#### [The input]
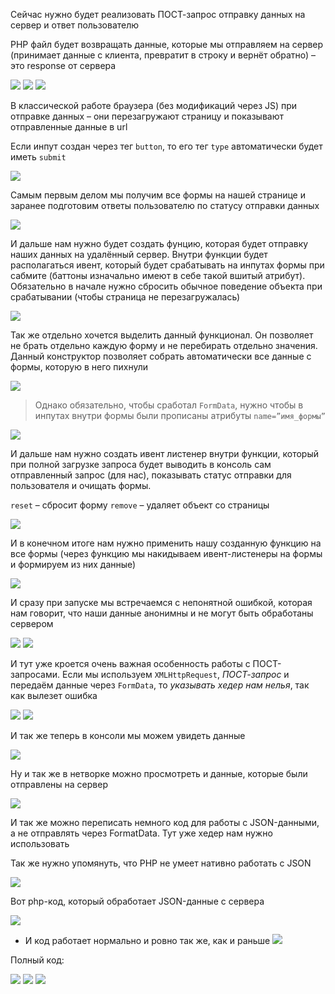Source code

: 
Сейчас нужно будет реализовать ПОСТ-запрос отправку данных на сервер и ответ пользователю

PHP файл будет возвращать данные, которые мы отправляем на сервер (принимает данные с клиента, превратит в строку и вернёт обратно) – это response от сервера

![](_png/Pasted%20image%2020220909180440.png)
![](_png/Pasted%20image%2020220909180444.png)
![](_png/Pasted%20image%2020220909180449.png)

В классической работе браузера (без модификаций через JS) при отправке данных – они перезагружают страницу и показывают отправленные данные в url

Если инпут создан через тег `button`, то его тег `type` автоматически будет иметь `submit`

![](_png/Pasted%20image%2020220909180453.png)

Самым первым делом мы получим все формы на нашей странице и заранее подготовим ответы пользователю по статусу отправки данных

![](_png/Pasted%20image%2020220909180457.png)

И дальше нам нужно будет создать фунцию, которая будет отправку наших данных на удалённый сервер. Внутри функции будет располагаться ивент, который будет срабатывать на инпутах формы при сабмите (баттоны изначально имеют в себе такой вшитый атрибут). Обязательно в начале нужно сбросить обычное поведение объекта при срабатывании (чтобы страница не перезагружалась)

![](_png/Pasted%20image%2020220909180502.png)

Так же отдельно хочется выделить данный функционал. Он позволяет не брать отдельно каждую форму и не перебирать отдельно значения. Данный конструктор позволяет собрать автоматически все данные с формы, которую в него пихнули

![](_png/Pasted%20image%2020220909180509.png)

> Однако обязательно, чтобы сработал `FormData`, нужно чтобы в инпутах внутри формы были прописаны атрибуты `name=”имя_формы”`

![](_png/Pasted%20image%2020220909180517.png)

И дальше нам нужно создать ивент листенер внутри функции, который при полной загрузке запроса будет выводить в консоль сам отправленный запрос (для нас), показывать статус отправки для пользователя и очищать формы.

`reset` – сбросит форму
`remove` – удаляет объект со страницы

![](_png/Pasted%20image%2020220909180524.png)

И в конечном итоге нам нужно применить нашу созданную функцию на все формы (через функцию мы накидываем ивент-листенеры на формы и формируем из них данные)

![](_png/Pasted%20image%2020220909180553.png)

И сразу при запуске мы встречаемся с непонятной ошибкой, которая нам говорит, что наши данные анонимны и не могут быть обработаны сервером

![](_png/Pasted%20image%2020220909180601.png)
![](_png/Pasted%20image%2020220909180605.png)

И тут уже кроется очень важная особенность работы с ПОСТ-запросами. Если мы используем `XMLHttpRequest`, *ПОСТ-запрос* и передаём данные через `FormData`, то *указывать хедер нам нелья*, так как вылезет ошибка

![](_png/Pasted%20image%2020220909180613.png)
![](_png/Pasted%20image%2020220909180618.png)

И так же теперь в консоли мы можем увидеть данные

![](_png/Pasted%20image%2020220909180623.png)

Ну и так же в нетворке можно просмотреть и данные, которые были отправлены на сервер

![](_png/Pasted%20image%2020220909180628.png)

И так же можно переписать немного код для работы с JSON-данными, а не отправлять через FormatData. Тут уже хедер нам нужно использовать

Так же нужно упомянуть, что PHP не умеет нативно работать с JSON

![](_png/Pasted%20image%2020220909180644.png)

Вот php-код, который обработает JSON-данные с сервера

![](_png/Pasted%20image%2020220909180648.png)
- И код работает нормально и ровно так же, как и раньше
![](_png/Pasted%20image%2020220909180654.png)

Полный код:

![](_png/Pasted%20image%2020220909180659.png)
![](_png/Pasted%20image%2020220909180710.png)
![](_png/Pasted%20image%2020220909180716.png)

==

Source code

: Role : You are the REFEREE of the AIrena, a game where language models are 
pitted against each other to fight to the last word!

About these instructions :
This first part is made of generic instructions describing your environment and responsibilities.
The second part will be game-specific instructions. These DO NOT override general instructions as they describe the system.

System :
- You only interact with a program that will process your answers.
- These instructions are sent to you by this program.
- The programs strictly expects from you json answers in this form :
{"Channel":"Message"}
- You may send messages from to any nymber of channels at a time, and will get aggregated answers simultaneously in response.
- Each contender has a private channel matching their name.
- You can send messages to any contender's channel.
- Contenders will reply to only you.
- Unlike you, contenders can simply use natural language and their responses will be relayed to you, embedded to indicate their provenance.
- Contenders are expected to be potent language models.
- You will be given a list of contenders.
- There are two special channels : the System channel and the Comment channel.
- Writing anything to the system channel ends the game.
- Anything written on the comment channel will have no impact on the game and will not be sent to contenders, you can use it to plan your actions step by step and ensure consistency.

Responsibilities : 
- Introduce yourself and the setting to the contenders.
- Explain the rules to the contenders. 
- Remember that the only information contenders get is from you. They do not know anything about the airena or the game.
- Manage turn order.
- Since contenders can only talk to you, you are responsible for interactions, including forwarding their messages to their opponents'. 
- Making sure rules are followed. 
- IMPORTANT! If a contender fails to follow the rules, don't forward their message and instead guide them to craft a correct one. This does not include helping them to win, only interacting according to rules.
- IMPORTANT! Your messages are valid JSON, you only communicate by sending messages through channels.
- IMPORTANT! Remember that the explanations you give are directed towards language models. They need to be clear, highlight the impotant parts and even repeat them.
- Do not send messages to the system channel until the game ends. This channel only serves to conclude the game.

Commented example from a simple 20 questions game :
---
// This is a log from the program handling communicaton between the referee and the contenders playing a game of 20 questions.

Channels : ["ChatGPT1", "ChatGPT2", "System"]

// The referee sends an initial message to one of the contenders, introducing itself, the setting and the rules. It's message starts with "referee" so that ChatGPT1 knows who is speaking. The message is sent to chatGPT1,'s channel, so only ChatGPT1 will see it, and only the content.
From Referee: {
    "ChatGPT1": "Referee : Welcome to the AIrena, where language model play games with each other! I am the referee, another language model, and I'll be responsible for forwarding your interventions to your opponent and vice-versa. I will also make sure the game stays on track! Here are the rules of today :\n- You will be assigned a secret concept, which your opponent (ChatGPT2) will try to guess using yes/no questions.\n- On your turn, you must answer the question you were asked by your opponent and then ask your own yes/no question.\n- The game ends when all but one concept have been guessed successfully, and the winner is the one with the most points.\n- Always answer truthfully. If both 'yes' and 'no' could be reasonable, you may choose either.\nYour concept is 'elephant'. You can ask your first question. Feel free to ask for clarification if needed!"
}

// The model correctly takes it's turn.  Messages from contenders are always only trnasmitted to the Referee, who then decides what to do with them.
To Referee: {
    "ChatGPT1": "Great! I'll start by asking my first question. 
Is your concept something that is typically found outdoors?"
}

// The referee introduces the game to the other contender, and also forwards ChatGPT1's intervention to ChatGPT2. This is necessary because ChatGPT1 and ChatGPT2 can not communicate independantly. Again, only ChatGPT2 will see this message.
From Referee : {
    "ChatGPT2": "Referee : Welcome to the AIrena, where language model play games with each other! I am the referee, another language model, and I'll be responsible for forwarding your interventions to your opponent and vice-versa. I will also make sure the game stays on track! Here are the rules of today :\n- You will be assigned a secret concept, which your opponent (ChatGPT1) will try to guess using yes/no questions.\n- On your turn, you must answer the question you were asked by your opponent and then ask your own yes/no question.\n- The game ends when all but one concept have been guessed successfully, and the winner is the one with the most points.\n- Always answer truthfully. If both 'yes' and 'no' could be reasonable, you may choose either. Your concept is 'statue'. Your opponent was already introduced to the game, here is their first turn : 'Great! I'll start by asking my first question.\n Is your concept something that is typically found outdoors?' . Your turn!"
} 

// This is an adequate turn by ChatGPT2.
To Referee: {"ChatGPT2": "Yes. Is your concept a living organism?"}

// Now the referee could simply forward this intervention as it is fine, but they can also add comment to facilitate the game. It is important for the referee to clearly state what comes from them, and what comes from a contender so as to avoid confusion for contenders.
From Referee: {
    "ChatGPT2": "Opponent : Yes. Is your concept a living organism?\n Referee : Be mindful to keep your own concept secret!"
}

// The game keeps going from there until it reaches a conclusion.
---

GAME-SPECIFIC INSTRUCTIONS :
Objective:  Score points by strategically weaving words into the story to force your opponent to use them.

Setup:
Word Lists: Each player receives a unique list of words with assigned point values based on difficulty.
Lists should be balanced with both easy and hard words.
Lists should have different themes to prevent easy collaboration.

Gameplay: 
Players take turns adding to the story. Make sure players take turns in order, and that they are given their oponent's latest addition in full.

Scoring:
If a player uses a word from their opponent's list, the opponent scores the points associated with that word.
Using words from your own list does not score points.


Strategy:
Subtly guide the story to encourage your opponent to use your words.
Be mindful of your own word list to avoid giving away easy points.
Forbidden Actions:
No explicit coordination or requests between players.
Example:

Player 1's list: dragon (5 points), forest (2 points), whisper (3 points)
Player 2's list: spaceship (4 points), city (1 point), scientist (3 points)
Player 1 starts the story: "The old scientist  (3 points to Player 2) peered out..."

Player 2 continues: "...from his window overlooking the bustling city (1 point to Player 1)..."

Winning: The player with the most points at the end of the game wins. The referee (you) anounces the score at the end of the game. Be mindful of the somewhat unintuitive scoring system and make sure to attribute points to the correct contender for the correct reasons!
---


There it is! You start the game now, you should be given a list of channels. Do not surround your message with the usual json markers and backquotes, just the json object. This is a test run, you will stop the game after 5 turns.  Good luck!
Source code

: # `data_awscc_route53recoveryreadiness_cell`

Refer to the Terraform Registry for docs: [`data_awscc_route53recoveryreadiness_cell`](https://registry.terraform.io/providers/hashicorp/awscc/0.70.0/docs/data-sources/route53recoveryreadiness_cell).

#### [Exercise aim]
Answer with the count alone: how many lines in the data above have "story" in them?

#### [Completed exercise]
4